**About this exercise:**
The complete data, repeated exactly, should form your response.

**Dataset excerpts:**
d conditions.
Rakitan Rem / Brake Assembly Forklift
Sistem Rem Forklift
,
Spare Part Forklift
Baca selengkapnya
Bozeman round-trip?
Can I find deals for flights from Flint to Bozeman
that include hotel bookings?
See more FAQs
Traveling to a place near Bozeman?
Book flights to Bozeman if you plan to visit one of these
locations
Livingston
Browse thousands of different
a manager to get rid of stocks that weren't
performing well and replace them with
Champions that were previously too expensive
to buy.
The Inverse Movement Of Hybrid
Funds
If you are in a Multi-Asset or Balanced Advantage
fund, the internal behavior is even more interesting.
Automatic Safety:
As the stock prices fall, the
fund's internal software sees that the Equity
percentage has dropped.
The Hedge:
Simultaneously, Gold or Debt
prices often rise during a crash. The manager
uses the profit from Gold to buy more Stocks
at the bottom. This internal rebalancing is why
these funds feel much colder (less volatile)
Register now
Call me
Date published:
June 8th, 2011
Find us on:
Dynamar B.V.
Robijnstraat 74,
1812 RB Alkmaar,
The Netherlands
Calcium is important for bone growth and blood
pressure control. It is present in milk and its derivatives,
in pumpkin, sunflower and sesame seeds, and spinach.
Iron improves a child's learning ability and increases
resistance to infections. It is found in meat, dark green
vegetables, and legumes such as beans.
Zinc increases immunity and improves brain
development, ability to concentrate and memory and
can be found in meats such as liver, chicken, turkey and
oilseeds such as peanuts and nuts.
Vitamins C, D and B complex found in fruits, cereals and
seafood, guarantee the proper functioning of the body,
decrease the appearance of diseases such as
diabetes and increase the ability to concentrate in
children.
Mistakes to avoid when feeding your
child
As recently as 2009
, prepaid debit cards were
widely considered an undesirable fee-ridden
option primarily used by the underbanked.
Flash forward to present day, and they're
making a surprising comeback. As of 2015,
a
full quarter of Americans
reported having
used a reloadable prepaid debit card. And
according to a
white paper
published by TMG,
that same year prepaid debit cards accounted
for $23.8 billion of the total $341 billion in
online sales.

**Completed exercise:**
d conditions.
Rakitan Rem / Brake Assembly Forklift
Sistem Rem Forklift
,
Spare Part Forklift
Baca selengkapnya
Bozeman round-trip?
Can I find deals for flights from Flint to Bozeman
that include hotel bookings?
See more FAQs
Traveling to a place near Bozeman?
Book flights to Bozeman if you plan to visit one of these
locations
Livingston
Browse thousands of different
a manager to get rid of stocks that weren't
performing well and replace them with
Champions that were previously too expensive
to buy.
The Inverse Movement Of Hybrid
Funds
If you are in a Multi-Asset or Balanced Advantage
fund, the internal behavior is even more interesting.
Automatic Safety:
As the stock prices fall, the
fund's internal software sees that the Equity
percentage has dropped.
The Hedge:
Simultaneously, Gold or Debt
prices often rise during a crash. The manager
uses the profit from Gold to buy more Stocks
at the bottom. This internal rebalancing is why
these funds feel much colder (less volatile)
Register now
Call me
Date published:
June 8th, 2011
Find us on:
Dynamar B.V.
Robijnstraat 74,
1812 RB Alkmaar,
The Netherlands
Calcium is important for bone growth and blood
pressure control. It is present in milk and its derivatives,
in pumpkin, sunflower and sesame seeds, and spinach.
Iron improves a child's learning ability and increases
resistance to infections. It is found in meat, dark green
vegetables, and legumes such as beans.
Zinc increases immunity and improves brain
development, ability to concentrate and memory and
can be found in meats such as liver, chicken, turkey and
oilseeds such as peanuts and nuts.
Vitamins C, D and B complex found in fruits, cereals and
seafood, guarantee the proper functioning of the body,
decrease the appearance of diseases such as
diabetes and increase the ability to concentrate in
children.
Mistakes to avoid when feeding your
child
As recently as 2009
, prepaid debit cards were
widely considered an undesirable fee-ridden
option primarily used by the underbanked.
Flash forward to present day, and they're
making a surprising comeback. As of 2015,
a
full quarter of Americans
reported having
used a reloadable prepaid debit card. And
according to a
white paper
published by TMG,
that same year prepaid debit cards accounted
for $23.8 billion of the total $341 billion in
online sales.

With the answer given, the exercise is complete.